>> begin Supplied data
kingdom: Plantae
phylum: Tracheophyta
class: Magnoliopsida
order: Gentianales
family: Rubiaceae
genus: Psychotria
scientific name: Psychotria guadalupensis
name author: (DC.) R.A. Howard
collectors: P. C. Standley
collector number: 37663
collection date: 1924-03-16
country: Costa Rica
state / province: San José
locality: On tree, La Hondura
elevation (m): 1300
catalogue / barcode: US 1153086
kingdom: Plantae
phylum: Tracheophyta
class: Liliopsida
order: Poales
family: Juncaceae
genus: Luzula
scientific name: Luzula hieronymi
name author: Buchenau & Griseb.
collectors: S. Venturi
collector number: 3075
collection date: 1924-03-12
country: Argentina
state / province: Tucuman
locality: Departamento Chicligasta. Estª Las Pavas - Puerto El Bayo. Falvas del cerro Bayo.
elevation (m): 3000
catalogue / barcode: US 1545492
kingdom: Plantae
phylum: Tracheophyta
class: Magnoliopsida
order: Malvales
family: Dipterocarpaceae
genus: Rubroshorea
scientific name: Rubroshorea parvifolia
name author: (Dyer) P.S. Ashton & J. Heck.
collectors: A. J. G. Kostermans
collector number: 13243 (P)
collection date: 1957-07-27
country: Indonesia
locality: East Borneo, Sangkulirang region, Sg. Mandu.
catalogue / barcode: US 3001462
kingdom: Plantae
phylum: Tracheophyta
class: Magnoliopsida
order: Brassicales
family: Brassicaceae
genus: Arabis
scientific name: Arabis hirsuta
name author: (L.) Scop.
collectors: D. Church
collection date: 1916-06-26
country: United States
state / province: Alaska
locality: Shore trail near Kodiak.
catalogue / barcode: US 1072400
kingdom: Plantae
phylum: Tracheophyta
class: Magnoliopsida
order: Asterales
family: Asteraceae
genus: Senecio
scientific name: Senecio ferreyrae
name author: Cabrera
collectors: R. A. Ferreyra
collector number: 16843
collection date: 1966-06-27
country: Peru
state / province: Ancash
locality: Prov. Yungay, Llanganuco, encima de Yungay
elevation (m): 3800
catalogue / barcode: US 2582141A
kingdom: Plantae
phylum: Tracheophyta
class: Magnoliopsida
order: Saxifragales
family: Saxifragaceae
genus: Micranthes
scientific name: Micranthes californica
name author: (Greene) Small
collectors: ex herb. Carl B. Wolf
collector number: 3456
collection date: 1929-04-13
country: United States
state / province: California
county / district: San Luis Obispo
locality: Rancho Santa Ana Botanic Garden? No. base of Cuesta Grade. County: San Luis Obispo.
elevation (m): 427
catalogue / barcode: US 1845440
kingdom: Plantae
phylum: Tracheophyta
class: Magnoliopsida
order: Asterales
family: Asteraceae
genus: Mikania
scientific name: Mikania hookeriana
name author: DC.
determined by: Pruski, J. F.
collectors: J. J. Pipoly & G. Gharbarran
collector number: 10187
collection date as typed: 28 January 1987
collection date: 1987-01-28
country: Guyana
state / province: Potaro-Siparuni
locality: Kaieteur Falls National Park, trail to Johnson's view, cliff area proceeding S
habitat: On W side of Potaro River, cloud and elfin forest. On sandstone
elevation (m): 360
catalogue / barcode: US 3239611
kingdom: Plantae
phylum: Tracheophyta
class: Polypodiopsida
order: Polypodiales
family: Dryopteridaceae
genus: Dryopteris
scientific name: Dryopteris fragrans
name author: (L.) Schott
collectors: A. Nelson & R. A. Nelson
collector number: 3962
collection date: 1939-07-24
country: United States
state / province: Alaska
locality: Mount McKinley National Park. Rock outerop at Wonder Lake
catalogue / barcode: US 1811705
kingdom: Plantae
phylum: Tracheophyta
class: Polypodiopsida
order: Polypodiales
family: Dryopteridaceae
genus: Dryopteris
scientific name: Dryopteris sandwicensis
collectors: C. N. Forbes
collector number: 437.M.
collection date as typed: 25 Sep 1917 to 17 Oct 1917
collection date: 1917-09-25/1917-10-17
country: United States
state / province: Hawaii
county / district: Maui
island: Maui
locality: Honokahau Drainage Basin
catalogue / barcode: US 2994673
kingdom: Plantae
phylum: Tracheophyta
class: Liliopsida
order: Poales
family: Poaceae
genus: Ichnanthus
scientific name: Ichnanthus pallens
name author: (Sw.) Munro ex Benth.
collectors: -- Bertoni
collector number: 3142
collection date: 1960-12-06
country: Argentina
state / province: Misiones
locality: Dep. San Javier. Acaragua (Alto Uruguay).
>> end Supplied data
# [Problem description]
Rewrite the data from the line containing "family: Rubiaceae" through the line containing "collectors: A. J. G. Kostermans", inclusive, replacing "locality" with "site description" and leaving all else unchanged. Output only those lines.

# [Solution to this task]
family: Rubiaceae
genus: Psychotria
scientific name: Psychotria guadalupensis
name author: (DC.) R.A. Howard
collectors: P. C. Standley
collector number: 37663
collection date: 1924-03-16
country: Costa Rica
state / province: San José
site description: On tree, La Hondura
elevation (m): 1300
catalogue / barcode: US 1153086
kingdom: Plantae
phylum: Tracheophyta
class: Liliopsida
order: Poales
family: Juncaceae
genus: Luzula
scientific name: Luzula hieronymi
name author: Buchenau & Griseb.
collectors: S. Venturi
collector number: 3075
collection date: 1924-03-12
country: Argentina
state / province: Tucuman
site description: Departamento Chicligasta. Estª Las Pavas - Puerto El Bayo. Falvas del cerro Bayo.
elevation (m): 3000
catalogue / barcode: US 1545492
kingdom: Plantae
phylum: Tracheophyta
class: Magnoliopsida
order: Malvales
family: Dipterocarpaceae
genus: Rubroshorea
scientific name: Rubroshorea parvifolia
name author: (Dyer) P.S. Ashton & J. Heck.
collectors: A. J. G. Kostermans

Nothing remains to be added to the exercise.